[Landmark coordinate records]
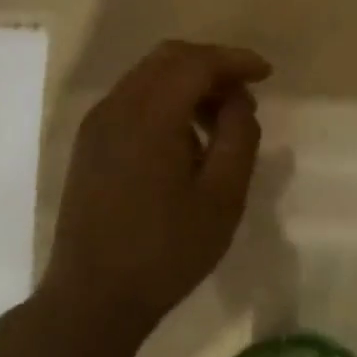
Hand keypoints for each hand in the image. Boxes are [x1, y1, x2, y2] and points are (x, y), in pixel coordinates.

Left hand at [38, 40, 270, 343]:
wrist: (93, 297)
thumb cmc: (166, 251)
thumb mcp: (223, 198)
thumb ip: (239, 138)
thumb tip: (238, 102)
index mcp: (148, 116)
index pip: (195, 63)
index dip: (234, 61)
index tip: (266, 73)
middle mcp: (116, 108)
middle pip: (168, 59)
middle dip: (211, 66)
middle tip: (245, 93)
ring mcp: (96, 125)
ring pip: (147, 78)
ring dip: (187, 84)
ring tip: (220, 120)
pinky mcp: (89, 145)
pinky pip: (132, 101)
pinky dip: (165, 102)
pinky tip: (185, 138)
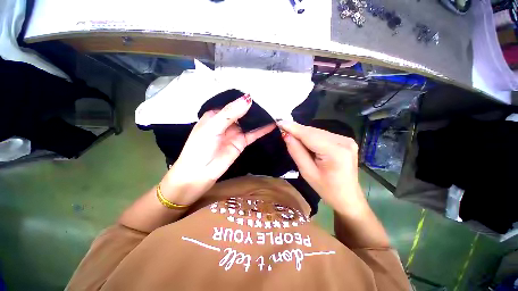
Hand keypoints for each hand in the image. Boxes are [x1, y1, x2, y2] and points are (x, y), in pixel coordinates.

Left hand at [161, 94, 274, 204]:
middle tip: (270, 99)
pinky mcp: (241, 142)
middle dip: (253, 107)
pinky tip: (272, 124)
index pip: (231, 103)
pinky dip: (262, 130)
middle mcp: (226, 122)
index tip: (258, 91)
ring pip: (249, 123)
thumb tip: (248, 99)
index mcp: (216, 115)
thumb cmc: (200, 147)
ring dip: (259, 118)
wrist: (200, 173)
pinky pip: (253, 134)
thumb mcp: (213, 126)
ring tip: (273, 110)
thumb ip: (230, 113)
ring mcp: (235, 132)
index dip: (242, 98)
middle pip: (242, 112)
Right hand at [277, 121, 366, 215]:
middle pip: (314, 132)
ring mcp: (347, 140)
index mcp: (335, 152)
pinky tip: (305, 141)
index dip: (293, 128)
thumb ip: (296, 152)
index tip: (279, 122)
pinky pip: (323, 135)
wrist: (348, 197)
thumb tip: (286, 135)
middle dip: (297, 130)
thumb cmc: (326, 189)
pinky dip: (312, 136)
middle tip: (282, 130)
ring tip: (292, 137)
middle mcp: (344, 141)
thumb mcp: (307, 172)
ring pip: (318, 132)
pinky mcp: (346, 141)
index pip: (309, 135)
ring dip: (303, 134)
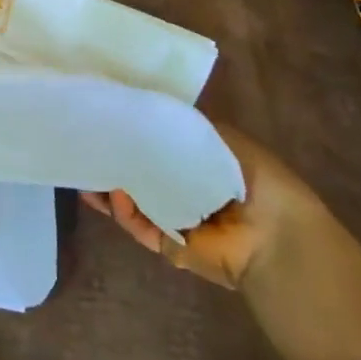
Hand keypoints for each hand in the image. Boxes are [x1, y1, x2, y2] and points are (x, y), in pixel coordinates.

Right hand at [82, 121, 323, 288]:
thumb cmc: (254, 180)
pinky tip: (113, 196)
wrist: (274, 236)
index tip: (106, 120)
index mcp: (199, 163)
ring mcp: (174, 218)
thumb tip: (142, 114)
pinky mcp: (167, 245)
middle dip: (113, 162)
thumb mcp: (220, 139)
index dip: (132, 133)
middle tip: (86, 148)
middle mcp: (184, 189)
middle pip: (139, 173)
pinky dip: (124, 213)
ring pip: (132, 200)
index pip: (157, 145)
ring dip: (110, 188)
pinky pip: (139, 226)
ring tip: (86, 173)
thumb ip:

■ **Problem requirements**:
Transcribe every line in the entries above, taking out only the images.

■ **Result for this task**:
Hand keypoints for each hand in the image. Boxes are [x1, y1, x2, y2] and points are (x, y), in pixel coordinates.

Left hand at [38, 40, 270, 343]:
wrist: (93, 297)
thumb cmc: (166, 251)
thumb mcp: (223, 198)
thumb ip: (239, 138)
thumb tip: (238, 102)
index mcp: (148, 116)
index pip: (195, 63)
index dip: (234, 61)
index tip: (266, 73)
middle mcp: (116, 108)
middle pip: (168, 59)
middle dip: (211, 66)
middle tip: (245, 93)
ring mcp: (96, 125)
ring pip: (147, 78)
ring dip: (187, 84)
ring tip: (220, 120)
pinky mcp: (89, 145)
pinky pip: (132, 101)
pinky dip: (165, 102)
pinky tip: (185, 138)
Hand keypoints for each hand in the image. Boxes are [x1, y1, x2, y2] and points are (x, y), in pixel coordinates.

Left hand at [161, 94, 274, 204]:
middle tip: (270, 99)
pinky mcp: (241, 142)
middle dip: (253, 107)
pinky tip: (272, 124)
index pip: (231, 103)
pinky dip: (262, 130)
middle mcp: (226, 122)
index tip: (258, 91)
ring pip: (249, 123)
thumb tip: (248, 99)
index mcp: (216, 115)
thumb cmc: (200, 147)
ring dip: (259, 118)
wrist: (200, 173)
pinky pip: (253, 134)
thumb mcp: (213, 126)
ring tip: (273, 110)
thumb ip: (230, 113)
ring mcp: (235, 132)
index dip: (242, 98)
middle pip: (242, 112)
Right hand at [277, 121, 366, 215]:
middle pip: (314, 132)
ring mcp: (347, 140)
index mcp: (335, 152)
pinky tip: (305, 141)
index dip: (293, 128)
thumb ip: (296, 152)
index tip: (279, 122)
pinky pip: (323, 135)
wrist: (348, 197)
thumb tip: (286, 135)
middle dip: (297, 130)
thumb cmc: (326, 189)
pinky dip: (312, 136)
middle tip: (282, 130)
ring tip: (292, 137)
middle mcp: (344, 141)
thumb mcp: (307, 172)
ring pip: (318, 132)
pinky mcp: (346, 141)
index pip: (309, 135)
ring dip: (303, 134)
Hand keypoints for each hand in the image. Boxes are [x1, y1, x2, y2] and points are (x, y), in pixel coordinates.

Right hand at [82, 121, 323, 288]:
thumb cmc: (254, 180)
pinky tip: (113, 196)
wrist: (274, 236)
index tip: (106, 120)
index mcp: (199, 163)
ring mcp: (174, 218)
thumb tip: (142, 114)
pinky mcp: (167, 245)
middle dip: (113, 162)
thumb mcp: (220, 139)
index dip: (132, 133)
middle tip: (86, 148)
middle mcp: (184, 189)
middle pip: (139, 173)
pinky dip: (124, 213)
ring pip: (132, 200)
index pip: (157, 145)
ring dip: (110, 188)
pinky pip: (139, 226)
ring tip: (86, 173)
thumb ip:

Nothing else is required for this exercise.